Arrival_summary_of_airlines<-Airline_Arrival_Long%>%
group_by(Airlines, Arrivals)%>%
summarise(Arrival_flight_count=sum(Flight_arrival_count), aver_flight_arrival=mean(Flight_arrival_count))
Arrival_summary_of_airlines
## # A tibble: 4 × 4
## # Groups: Airlines [2]
## Airlines Arrivals Arrival_flight_count aver_flight_arrival
## <chr> <chr> <int> <dbl>
## 1 AM West delayed 787 157.
## 2 AM West on time 6438 1288.
## 3 Alaska delayed 501 100.
## 4 Alaska on time 3274 655.
##Since we will be only looking at the delays for both airlines, a dataset will be created with just the values of the airline’s delayed counts
delayed_Airline_summary<-Arrival_summary_of_airlines|>
filter(Arrivals=="delayed")
delayed_Airline_summary
## # A tibble: 2 × 4
## # Groups: Airlines [2]
## Airlines Arrivals Arrival_flight_count aver_flight_arrival
## <chr> <chr> <int> <dbl>
## 1 AM West delayed 787 157.
## 2 Alaska delayed 501 100.
##Created a bar look at the delayed flight for each airline in different locations.

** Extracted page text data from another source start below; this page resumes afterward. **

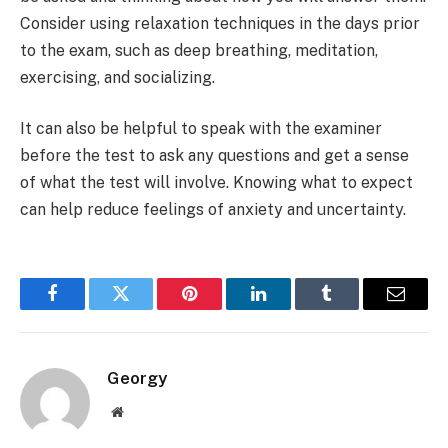
Consider using relaxation techniques in the days prior
to the exam, such as deep breathing, meditation,
exercising, and socializing.
It can also be helpful to speak with the examiner
before the test to ask any questions and get a sense
of what the test will involve. Knowing what to expect
can help reduce feelings of anxiety and uncertainty.
Facebook
Twitter
Pinterest
LinkedIn
Tumblr
Email
Georgy
Website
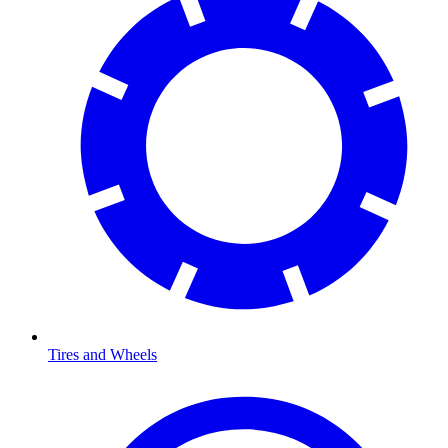
Tires and Wheels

Airline_delay_plot<-Airline_Arrival_Long%>%
filter(Arrivals=="delayed")
ggplot(Airline_delay_plot,aes(Locations, Flight_arrival_count, fill=Airlines))+
geom_col(position="dodge")
The data frame provided on the arrival times of different airlines in different locations had to be tidy in order to analyze. Using a few functions from tidyverse and dplyr, I was able to tidy the data and filter out the only data I needed to make my analysis on the delayed flights. Based on the average of flights arrivals I was able to see that the flight with the most delays was AM West and major of it’s delayed occurred in Phoenix. Alaska seemed to have the lowest delay in Phoenix, while ti has the highest delay in Seattle. Therefore the best airline to use for Phoneix would be Alaska and the best for Seattle would be AM West.